(Task directions) Write out every one of the items below line for line, changing nothing.

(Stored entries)
— BEGIN —

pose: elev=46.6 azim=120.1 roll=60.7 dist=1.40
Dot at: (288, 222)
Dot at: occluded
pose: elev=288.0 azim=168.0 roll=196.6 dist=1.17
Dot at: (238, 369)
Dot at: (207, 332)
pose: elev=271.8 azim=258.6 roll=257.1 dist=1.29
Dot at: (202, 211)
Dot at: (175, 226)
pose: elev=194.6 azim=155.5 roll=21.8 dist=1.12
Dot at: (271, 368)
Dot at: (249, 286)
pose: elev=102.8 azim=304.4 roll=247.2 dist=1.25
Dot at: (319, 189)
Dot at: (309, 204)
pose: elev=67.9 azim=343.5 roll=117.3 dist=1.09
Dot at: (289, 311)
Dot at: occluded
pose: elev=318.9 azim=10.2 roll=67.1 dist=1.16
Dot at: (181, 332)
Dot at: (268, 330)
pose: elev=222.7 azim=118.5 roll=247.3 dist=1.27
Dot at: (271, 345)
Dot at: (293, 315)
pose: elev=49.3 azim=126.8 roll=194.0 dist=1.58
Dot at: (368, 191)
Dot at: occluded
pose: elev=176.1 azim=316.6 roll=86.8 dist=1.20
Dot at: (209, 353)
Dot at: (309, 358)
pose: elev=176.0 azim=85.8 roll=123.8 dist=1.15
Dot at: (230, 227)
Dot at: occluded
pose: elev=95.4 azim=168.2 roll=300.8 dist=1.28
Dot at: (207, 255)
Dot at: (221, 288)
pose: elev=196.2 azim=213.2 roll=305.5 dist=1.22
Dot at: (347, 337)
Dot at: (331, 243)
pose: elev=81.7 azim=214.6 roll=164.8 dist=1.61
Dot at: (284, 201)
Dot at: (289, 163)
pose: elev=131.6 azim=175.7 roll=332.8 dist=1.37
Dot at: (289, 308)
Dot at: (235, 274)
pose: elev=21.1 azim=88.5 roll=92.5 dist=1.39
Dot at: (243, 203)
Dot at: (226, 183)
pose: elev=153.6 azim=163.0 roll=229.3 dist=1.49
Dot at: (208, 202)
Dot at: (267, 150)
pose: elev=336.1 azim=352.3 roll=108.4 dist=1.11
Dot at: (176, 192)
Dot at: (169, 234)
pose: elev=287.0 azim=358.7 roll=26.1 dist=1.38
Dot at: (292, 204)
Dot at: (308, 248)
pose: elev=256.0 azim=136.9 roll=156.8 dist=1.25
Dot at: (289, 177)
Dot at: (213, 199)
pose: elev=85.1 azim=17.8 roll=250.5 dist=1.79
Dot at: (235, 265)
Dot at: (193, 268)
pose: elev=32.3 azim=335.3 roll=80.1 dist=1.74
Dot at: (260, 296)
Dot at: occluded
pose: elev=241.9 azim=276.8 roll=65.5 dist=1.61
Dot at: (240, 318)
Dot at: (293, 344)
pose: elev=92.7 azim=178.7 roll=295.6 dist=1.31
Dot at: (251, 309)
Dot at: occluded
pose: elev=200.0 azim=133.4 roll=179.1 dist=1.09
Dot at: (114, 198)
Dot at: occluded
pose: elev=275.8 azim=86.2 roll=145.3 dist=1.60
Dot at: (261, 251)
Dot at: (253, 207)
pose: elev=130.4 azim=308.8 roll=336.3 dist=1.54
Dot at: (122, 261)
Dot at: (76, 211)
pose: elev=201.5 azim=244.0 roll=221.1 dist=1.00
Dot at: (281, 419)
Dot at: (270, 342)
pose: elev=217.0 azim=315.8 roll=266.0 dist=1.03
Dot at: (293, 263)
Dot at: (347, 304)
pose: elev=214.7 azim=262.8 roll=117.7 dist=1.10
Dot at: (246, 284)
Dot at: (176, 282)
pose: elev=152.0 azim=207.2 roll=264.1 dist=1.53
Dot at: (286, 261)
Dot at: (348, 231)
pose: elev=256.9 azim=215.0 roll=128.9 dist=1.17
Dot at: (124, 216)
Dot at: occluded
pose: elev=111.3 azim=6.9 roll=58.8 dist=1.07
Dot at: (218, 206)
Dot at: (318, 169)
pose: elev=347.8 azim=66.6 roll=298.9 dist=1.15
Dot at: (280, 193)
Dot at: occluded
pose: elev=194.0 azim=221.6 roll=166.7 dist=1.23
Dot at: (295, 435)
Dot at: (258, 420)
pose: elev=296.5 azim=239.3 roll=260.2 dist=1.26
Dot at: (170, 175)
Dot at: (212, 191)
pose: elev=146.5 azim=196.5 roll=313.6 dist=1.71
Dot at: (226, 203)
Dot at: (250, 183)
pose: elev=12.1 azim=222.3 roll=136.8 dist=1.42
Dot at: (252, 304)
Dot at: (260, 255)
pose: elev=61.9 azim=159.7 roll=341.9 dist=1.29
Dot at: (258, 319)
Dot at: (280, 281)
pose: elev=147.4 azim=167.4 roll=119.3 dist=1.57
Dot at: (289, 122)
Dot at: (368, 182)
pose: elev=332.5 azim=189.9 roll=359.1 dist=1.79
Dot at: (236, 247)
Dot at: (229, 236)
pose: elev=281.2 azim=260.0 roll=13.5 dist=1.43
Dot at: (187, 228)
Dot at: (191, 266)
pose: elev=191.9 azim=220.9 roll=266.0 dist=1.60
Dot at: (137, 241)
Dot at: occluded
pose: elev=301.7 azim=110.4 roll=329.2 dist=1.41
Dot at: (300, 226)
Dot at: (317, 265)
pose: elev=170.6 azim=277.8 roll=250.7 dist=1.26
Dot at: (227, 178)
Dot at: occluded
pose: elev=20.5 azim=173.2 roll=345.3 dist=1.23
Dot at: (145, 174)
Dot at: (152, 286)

— END —

(Result of the task)
pose: elev=46.6 azim=120.1 roll=60.7 dist=1.40
Dot at: (288, 222)
Dot at: occluded
pose: elev=288.0 azim=168.0 roll=196.6 dist=1.17
Dot at: (238, 369)
Dot at: (207, 332)
pose: elev=271.8 azim=258.6 roll=257.1 dist=1.29
Dot at: (202, 211)
Dot at: (175, 226)
pose: elev=194.6 azim=155.5 roll=21.8 dist=1.12
Dot at: (271, 368)
Dot at: (249, 286)
pose: elev=102.8 azim=304.4 roll=247.2 dist=1.25
Dot at: (319, 189)
Dot at: (309, 204)
pose: elev=67.9 azim=343.5 roll=117.3 dist=1.09
Dot at: (289, 311)
Dot at: occluded
pose: elev=318.9 azim=10.2 roll=67.1 dist=1.16
Dot at: (181, 332)
Dot at: (268, 330)
pose: elev=222.7 azim=118.5 roll=247.3 dist=1.27
Dot at: (271, 345)
Dot at: (293, 315)
pose: elev=49.3 azim=126.8 roll=194.0 dist=1.58
Dot at: (368, 191)
Dot at: occluded
pose: elev=176.1 azim=316.6 roll=86.8 dist=1.20
Dot at: (209, 353)
Dot at: (309, 358)
pose: elev=176.0 azim=85.8 roll=123.8 dist=1.15
Dot at: (230, 227)
Dot at: occluded
pose: elev=95.4 azim=168.2 roll=300.8 dist=1.28
Dot at: (207, 255)
Dot at: (221, 288)
pose: elev=196.2 azim=213.2 roll=305.5 dist=1.22
Dot at: (347, 337)
Dot at: (331, 243)
pose: elev=81.7 azim=214.6 roll=164.8 dist=1.61
Dot at: (284, 201)
Dot at: (289, 163)
pose: elev=131.6 azim=175.7 roll=332.8 dist=1.37
Dot at: (289, 308)
Dot at: (235, 274)
pose: elev=21.1 azim=88.5 roll=92.5 dist=1.39
Dot at: (243, 203)
Dot at: (226, 183)
pose: elev=153.6 azim=163.0 roll=229.3 dist=1.49
Dot at: (208, 202)
Dot at: (267, 150)
pose: elev=336.1 azim=352.3 roll=108.4 dist=1.11
Dot at: (176, 192)
Dot at: (169, 234)
pose: elev=287.0 azim=358.7 roll=26.1 dist=1.38
Dot at: (292, 204)
Dot at: (308, 248)
pose: elev=256.0 azim=136.9 roll=156.8 dist=1.25
Dot at: (289, 177)
Dot at: (213, 199)
pose: elev=85.1 azim=17.8 roll=250.5 dist=1.79
Dot at: (235, 265)
Dot at: (193, 268)
pose: elev=32.3 azim=335.3 roll=80.1 dist=1.74
Dot at: (260, 296)
Dot at: occluded
pose: elev=241.9 azim=276.8 roll=65.5 dist=1.61
Dot at: (240, 318)
Dot at: (293, 344)
pose: elev=92.7 azim=178.7 roll=295.6 dist=1.31
Dot at: (251, 309)
Dot at: occluded
pose: elev=200.0 azim=133.4 roll=179.1 dist=1.09
Dot at: (114, 198)
Dot at: occluded
pose: elev=275.8 azim=86.2 roll=145.3 dist=1.60
Dot at: (261, 251)
Dot at: (253, 207)
pose: elev=130.4 azim=308.8 roll=336.3 dist=1.54
Dot at: (122, 261)
Dot at: (76, 211)
pose: elev=201.5 azim=244.0 roll=221.1 dist=1.00
Dot at: (281, 419)
Dot at: (270, 342)
pose: elev=217.0 azim=315.8 roll=266.0 dist=1.03
Dot at: (293, 263)
Dot at: (347, 304)
pose: elev=214.7 azim=262.8 roll=117.7 dist=1.10
Dot at: (246, 284)
Dot at: (176, 282)
pose: elev=152.0 azim=207.2 roll=264.1 dist=1.53
Dot at: (286, 261)
Dot at: (348, 231)
pose: elev=256.9 azim=215.0 roll=128.9 dist=1.17
Dot at: (124, 216)
Dot at: occluded
pose: elev=111.3 azim=6.9 roll=58.8 dist=1.07
Dot at: (218, 206)
Dot at: (318, 169)
pose: elev=347.8 azim=66.6 roll=298.9 dist=1.15
Dot at: (280, 193)
Dot at: occluded
pose: elev=194.0 azim=221.6 roll=166.7 dist=1.23
Dot at: (295, 435)
Dot at: (258, 420)
pose: elev=296.5 azim=239.3 roll=260.2 dist=1.26
Dot at: (170, 175)
Dot at: (212, 191)
pose: elev=146.5 azim=196.5 roll=313.6 dist=1.71
Dot at: (226, 203)
Dot at: (250, 183)
pose: elev=12.1 azim=222.3 roll=136.8 dist=1.42
Dot at: (252, 304)
Dot at: (260, 255)
pose: elev=61.9 azim=159.7 roll=341.9 dist=1.29
Dot at: (258, 319)
Dot at: (280, 281)
pose: elev=147.4 azim=167.4 roll=119.3 dist=1.57
Dot at: (289, 122)
Dot at: (368, 182)
pose: elev=332.5 azim=189.9 roll=359.1 dist=1.79
Dot at: (236, 247)
Dot at: (229, 236)
pose: elev=281.2 azim=260.0 roll=13.5 dist=1.43
Dot at: (187, 228)
Dot at: (191, 266)
pose: elev=191.9 azim=220.9 roll=266.0 dist=1.60
Dot at: (137, 241)
Dot at: occluded
pose: elev=301.7 azim=110.4 roll=329.2 dist=1.41
Dot at: (300, 226)
Dot at: (317, 265)
pose: elev=170.6 azim=277.8 roll=250.7 dist=1.26
Dot at: (227, 178)
Dot at: occluded
pose: elev=20.5 azim=173.2 roll=345.3 dist=1.23
Dot at: (145, 174)
Dot at: (152, 286)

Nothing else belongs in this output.